Justice belongs to the well-made-poem generation that ruled America in the Fifties, and his own poems are very well made indeed, roughed up a little with the inflections of the living voice. Try "Sestina on Six Words by Weldon Kees" (whose poems Justice edited) or "The Summer Anniversaries", a celebration of his thirtieth birthday which reads as though Hart Crane had bumped into Anthony Hecht. He gets down everything from "Satan in Heaven" and Orpheus opening his morning mail to "Unflushed Urinals" in an Omaha bus station, juxtaposing the " poor bantam cock of a man, jaunty at one am, perfumed, undiscourageable" with the "saintly forbearance" of the mirrors and washbowls "in which we absolve ourselves". Good stuff, human through and through.

Medieval Welsh Erotic Poetry trs Dafydd Johnston (Seren pounds 7.95)

■ GIVEN INFORMATION:
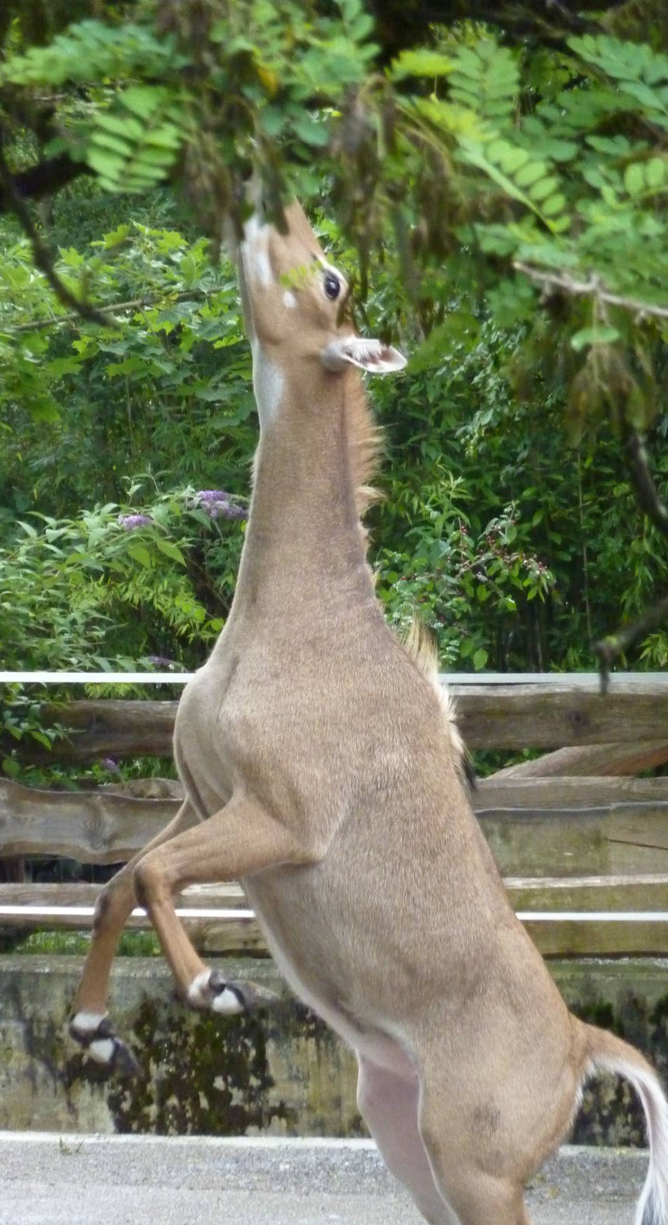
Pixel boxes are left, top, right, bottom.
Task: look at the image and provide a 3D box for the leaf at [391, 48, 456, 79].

■ TASK OBJECTIVE:
Please retype the poetry review word for word, starting with "Justice belongs to" and going on through "through and through.".

■ YOUR RESPONSE:
Justice belongs to the well-made-poem generation that ruled America in the Fifties, and his own poems are very well made indeed, roughed up a little with the inflections of the living voice. Try "Sestina on Six Words by Weldon Kees" (whose poems Justice edited) or "The Summer Anniversaries", a celebration of his thirtieth birthday which reads as though Hart Crane had bumped into Anthony Hecht. He gets down everything from "Satan in Heaven" and Orpheus opening his morning mail to "Unflushed Urinals" in an Omaha bus station, juxtaposing the " poor bantam cock of a man, jaunty at one am, perfumed, undiscourageable" with the "saintly forbearance" of the mirrors and washbowls "in which we absolve ourselves". Good stuff, human through and through.